Sixteenth hole, 155 metres; When man began using heavy machinery more often in the 1970s and 1980s, the concept of perfect visuals was born. Tees were built up to give the golfer a clear sense – relentlessly so – of what to do from every tee box. It was all laid out before him. Of course, such a concept is anathema to those that love links golf. Variety trumps all. Just as Schneider went to great lengths to provide ideal optics of the putting surface for the uphill approach to the tenth, he endeavored to retain some mystery for the downhill shot to this one shotter. A bunker fifteen paces shy of the putting surface was built up just enough to hide the left front of the canted green. The old trooper delights in seeing his tee ball momentarily disappear from sight behind the bunker, only to re-emerge as it tracks along the ground – hopefully toward the hole. Judging how to play the slopes, especially when unseen from the tee, creates the hole’s elusive quality that is to be embraced, not shunned. Keiser himself suggested this hole, after Doak showed him the revised seventeenth.
Seventeenth hole, 400 metres; One would think that more holes of this ilk would exist. As you play west down the coastline, a large sandy hazard emanates from the dunes on the direct line from tee to green. This deceptively simple extension of the dune into the fairway creates a strategically sound dogleg right. Yet, the author struggles to think of other examples of such coastal holes around the world, particularly in the United Kingdom. Usually the dune lines are maintained in a linear fashion but with just a little artistry, something much more engaging like the seventeenth could emerge.
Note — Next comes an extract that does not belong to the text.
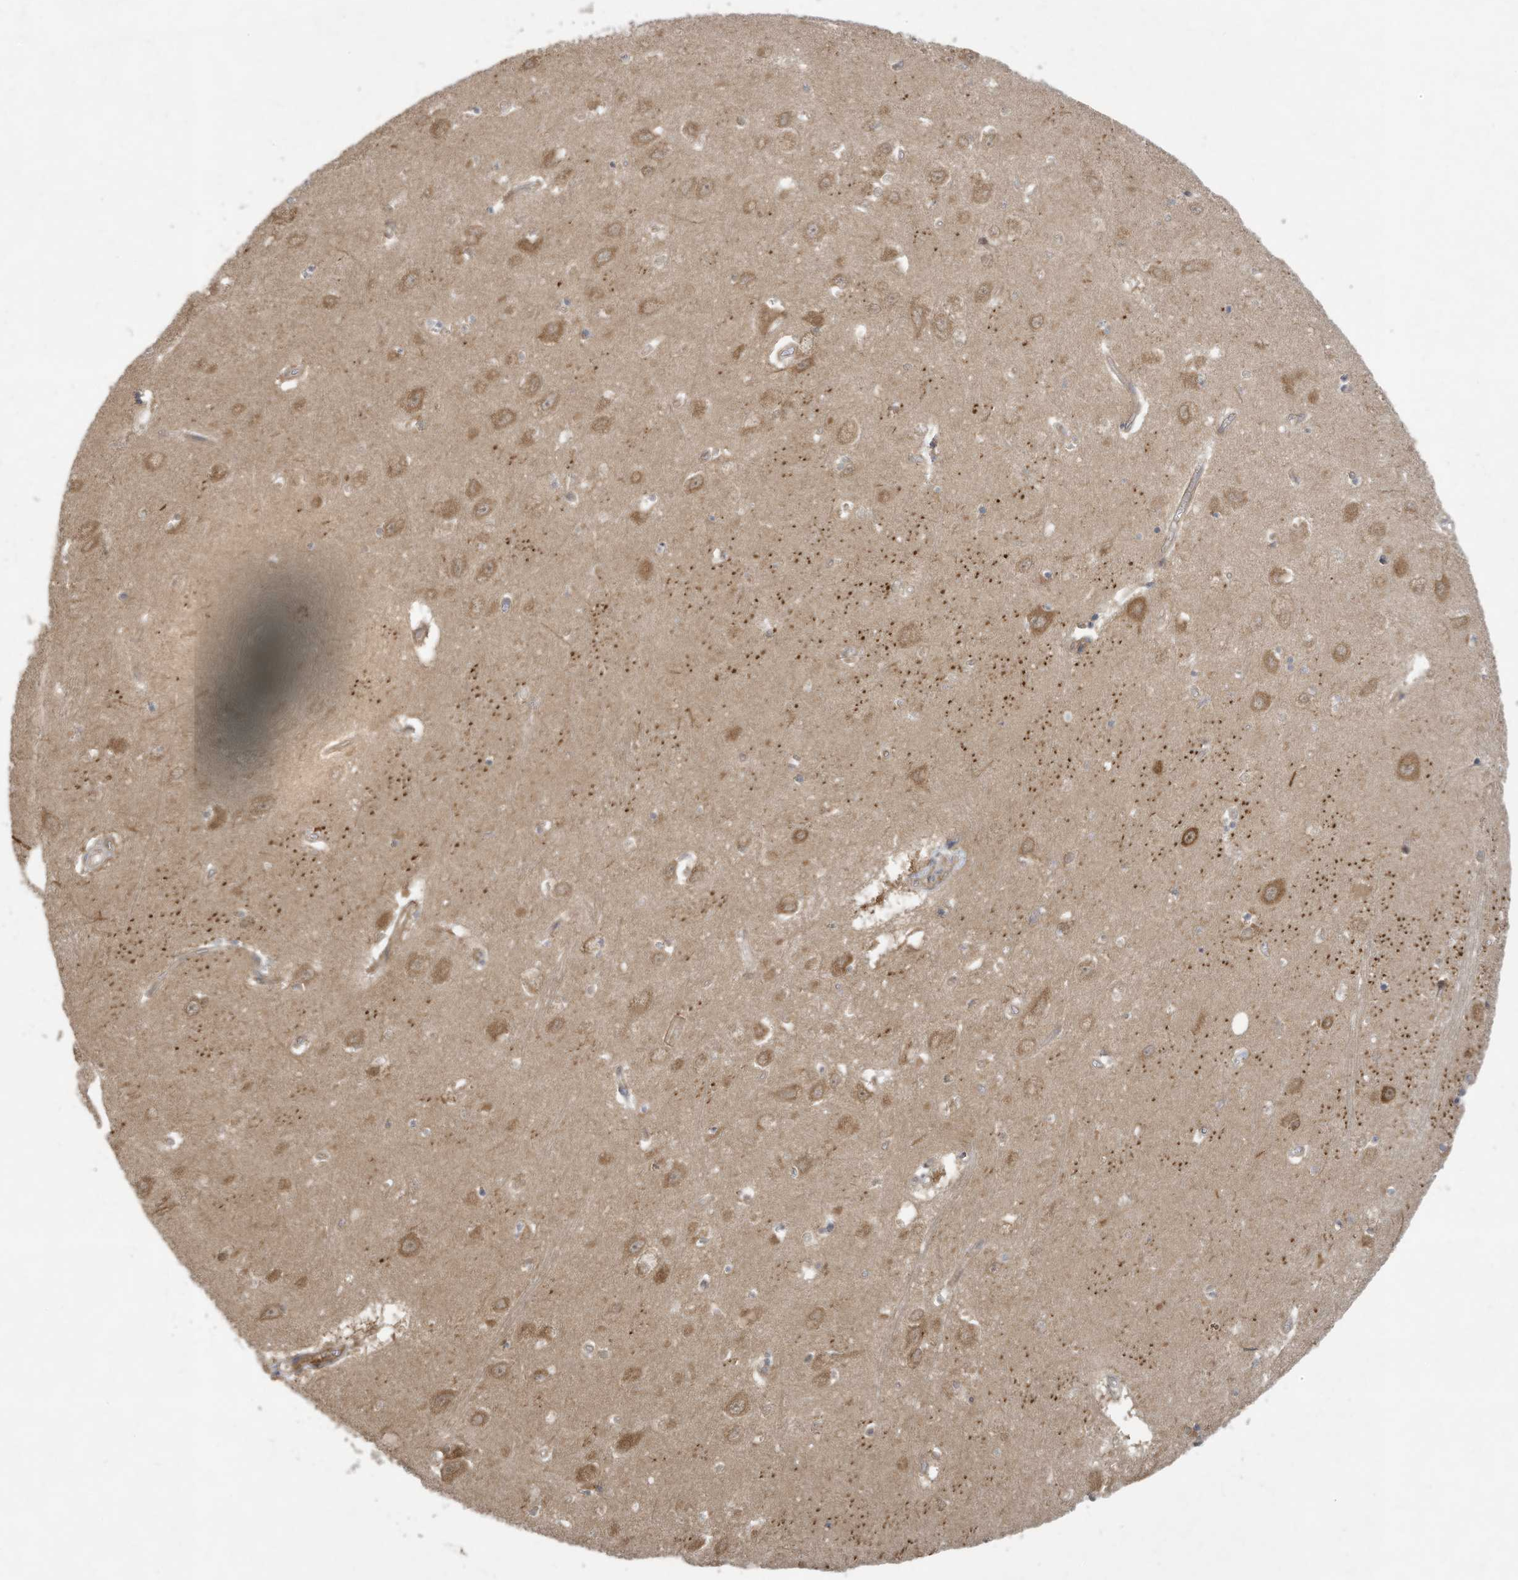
{"staining": {"intensity": "weak", "quantity": "<25%", "location": "cytoplasmic/membranous"}, "tissue": "hippocampus", "cell_type": "Glial cells", "image_type": "normal", "snomed": [{"axis": "morphology", "description": "Normal tissue, NOS"}, {"axis": "topography", "description": "Hippocampus"}], "caption": "The photomicrograph shows no significant expression in glial cells of hippocampus. (DAB (3,3'-diaminobenzidine) immunohistochemistry, high magnification).", "gene": "USE1", "patient": {"sex": "female", "age": 64}}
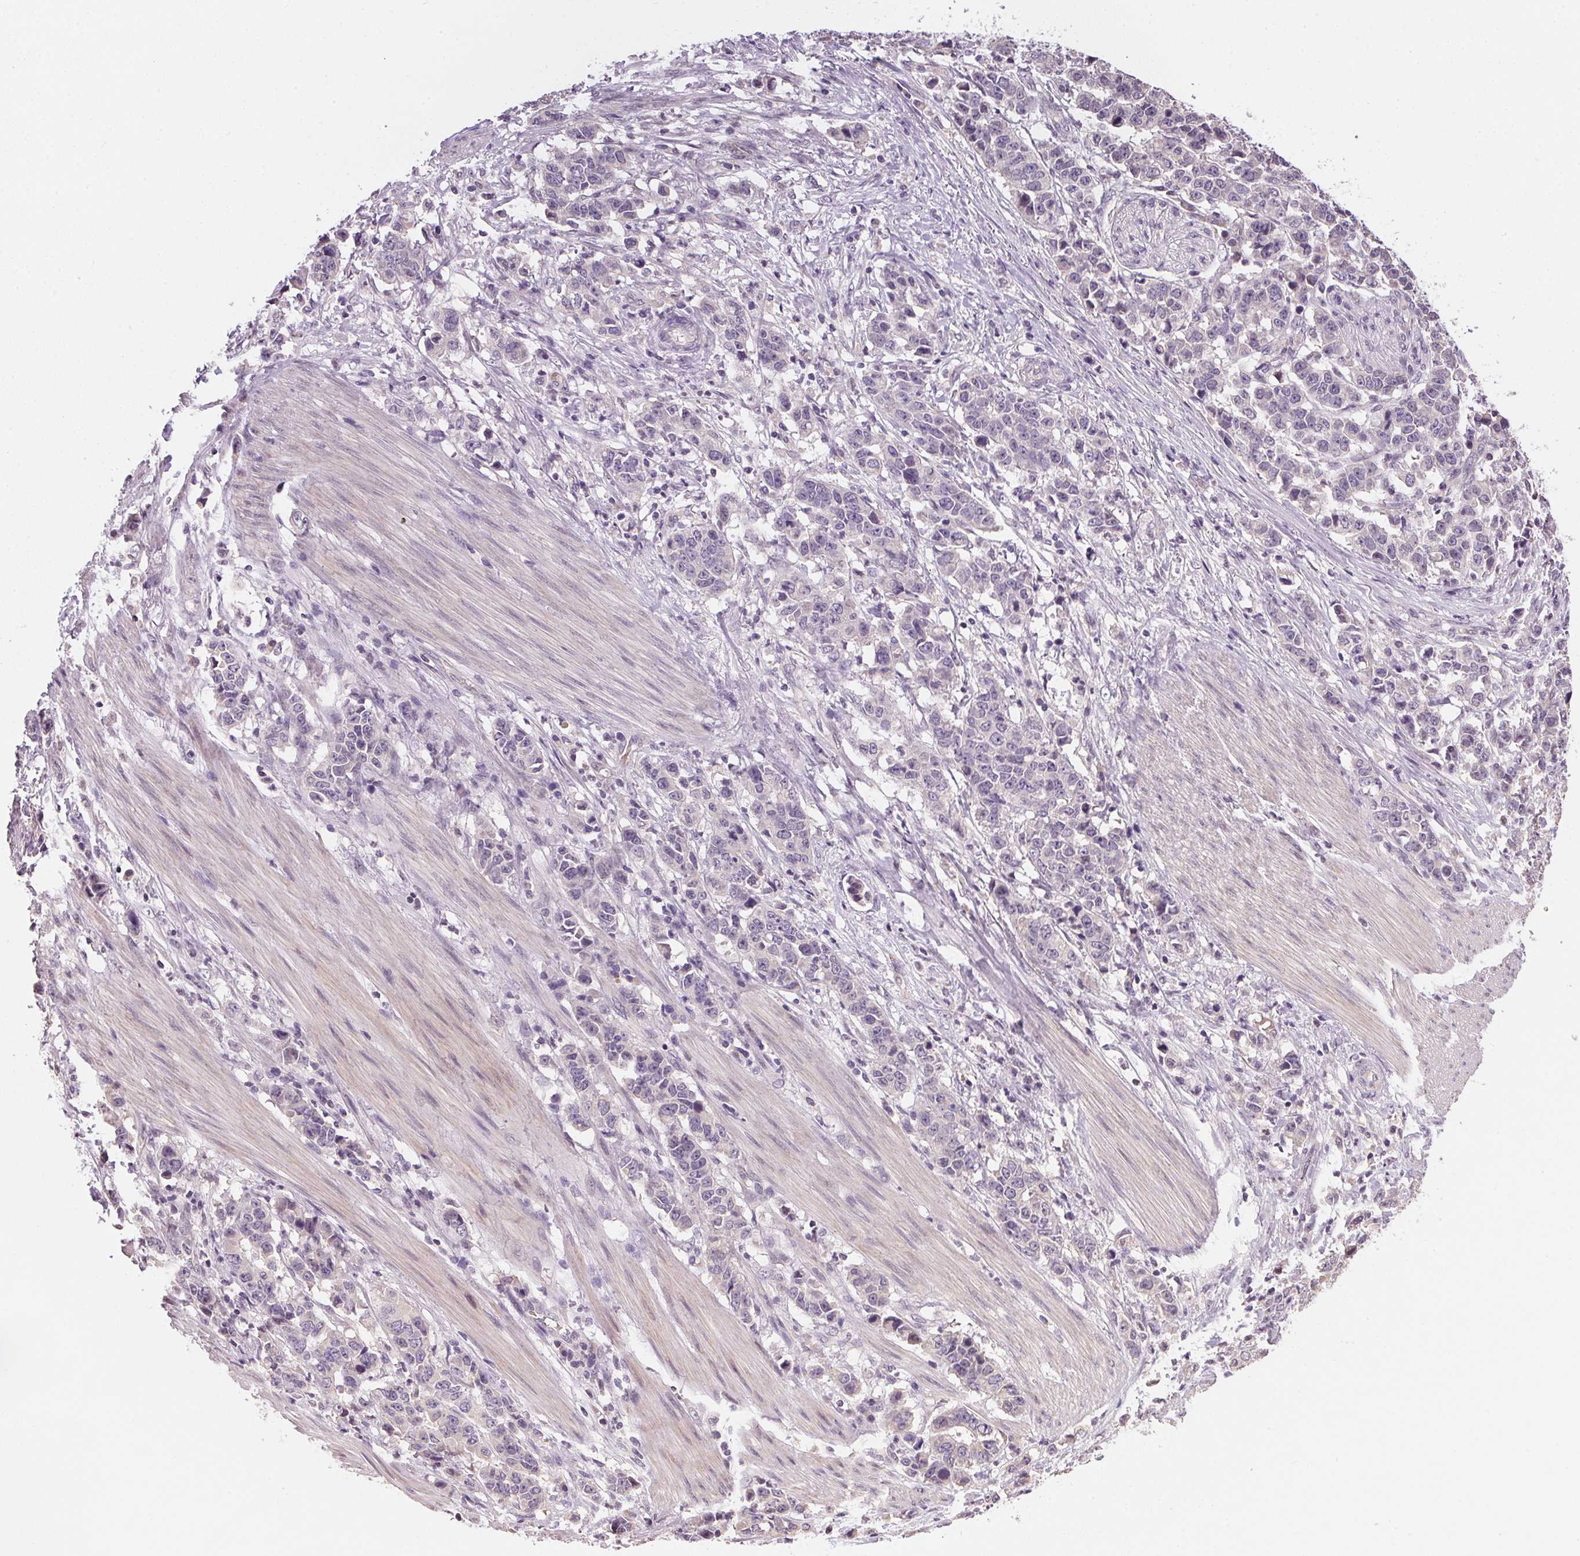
{"staining": {"intensity": "negative", "quantity": "none", "location": "none"}, "tissue": "stomach cancer", "cell_type": "Tumor cells", "image_type": "cancer", "snomed": [{"axis": "morphology", "description": "Adenocarcinoma, NOS"}, {"axis": "topography", "description": "Stomach, upper"}], "caption": "This photomicrograph is of stomach cancer stained with immunohistochemistry to label a protein in brown with the nuclei are counter-stained blue. There is no staining in tumor cells.", "gene": "ALDH8A1", "patient": {"sex": "male", "age": 69}}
Eighteenth hole, 405 metres; Rumpled land completes the picture. More than anything, this Home hole screams that golf at the highest level is about how the ball interacts with the land. The message doesn’t have to be any louder – or more cluttered – and the lack of fairway bunkers is a welcome show of restraint. Clayton notes with a wry smile that his favorite way to play at Barnbougle is when ‘you are not allowed to land any shot on the green (except the 7th where it is almost impossible). You must play running shots all the way – it’s so much fun. Kids now just pull out the rangefinder and take the club which flies the ball to where they want to land it – and they play the same way no matter the course. They never even visualize the easier shot with straighter faced club to pitch and run a ball onto the green. To see a long approach into 18 bound over the humps and bumps of the fairway and then swing right at the green is a shot of great beauty.’
The term ‘minimalism’ has been pulled and stretched by architects and publicists to the point where it has lost meaning. Indeed, plenty of ‘minimalist’ courses exist that are as awful as they are boring (i.e. more land needed to be moved to lend playing interest). Minimalism at its finest is undisturbed great land that yields great golf. A most fortuitous confluence of events – great land, talented designers and shapers that shared and exchanged ideas, and a wise owner that let them flourish – is what happened here.
Indeed, to the author, this course represents the pinnacle of minimalism in the Southern Hemisphere. A few to zero courses in the Northern Hemisphere might rival the design for a global distinction. Regardless, the result is one of those dozen or so places world-wide where there is nowhere else that the golfer would rather be: the golf – and nature – are just that compelling. A plane flight from all corners of the globe is emphatically worth it; otherwise, you might not appreciate just how great golf can be.